Новые многоэтажные жилые дома сгруппированы здесь в виде этаких замкнутых прямоугольников, своего рода миниатюрных микрорайонов с дворами, где и столбы для бельевых веревок, и шеренга деревянных грибков, и волейбольная площадка, и выстроившиеся в строгой симметрии деревца, теперь скукожившиеся от холода и потому особенно жалкие. В один такой двор Виктор и свернул.
— По-моему, вон тот, — кивнул Иван Андреевич на пятиэтажный корпус с доброй сотней окон, большая часть которых, несмотря на поздний час, была еще освещена. — Подъезжай ближе, поглядим на номер.
Он не ошибся, на углу дома значилось — 56. Фасадом он выходил как раз на окраинную улицу. Противоположная сторона ее находилась уже за пределами населенной зоны, и падавший из окон свет переливчато мерцал на снежных шапках ближних кустов, тополей и берез. Позади них все растворялось в непроглядной темени. Уйти тут преступнику проще простого.
— Н-да, — сказал Виктор, подумав об этом.
Иван Андреевич уловил, как видно, ход его мысли, вздохнул:
— Вот именно…
Виктор поставил «Волгу» у третьего подъезда.

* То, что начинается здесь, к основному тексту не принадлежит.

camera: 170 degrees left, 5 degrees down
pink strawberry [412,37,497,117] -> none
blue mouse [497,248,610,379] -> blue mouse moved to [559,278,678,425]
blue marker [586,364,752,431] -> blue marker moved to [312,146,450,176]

Выходя, не захлопнул дверцу, как делал это обычно, а бесшумно придавил коленом. Иван Андреевич последовал его примеру.
— А «Скорой»-то еще и в помине нет, — произнес вполголоса, и не понять было, сетует ли он на неразворотливость медиков, или просто доволен собственной оперативностью.
— Вечная история, — качнул головою Виктор.
Приподняв рукав полушубка, он глянул на светящийся циферблат: 23–02. Это уже автоматически действовала профессиональная привычка: приступая к операции, заметь время.
Вошли в подъезд. Наружная дверь закрывалась неплотно, на пол у порога намело снега, а пол — цементный, шлифованный, и снег под ногами у Виктора предательски скользнул вперед, в глубину. Виктор с трудом удержал равновесие.
— А, дьявол! — вырвалось непроизвольно.
Голос его спугнул кого-то: кто-то поспешно зашаркал вверх по лестнице.
— Слышишь? — шепотом спросил Иван Андреевич.
— Сейчас разберемся, — отозвался Виктор.
В подъезде было тепло, стоял густой запах мясной стряпни — беляшей либо пирожков. Видно, в одной из четырех квартир, двери которых выходили на лестничную площадку, хозяйка хлопотала над поздним ужином.
На площадке, довольно хорошо освещенной, никого не оказалось, но на покрытом метлахской плиткой полу бросились в глаза пятна крови — и подсохшей уже, и совсем еще свежей. При виде ее, хотя и готов был внутренне к такому, Виктор вздрогнул: настолько не вязалась пролитая человеком кровь с мирными запахами, наполнявшими подъезд.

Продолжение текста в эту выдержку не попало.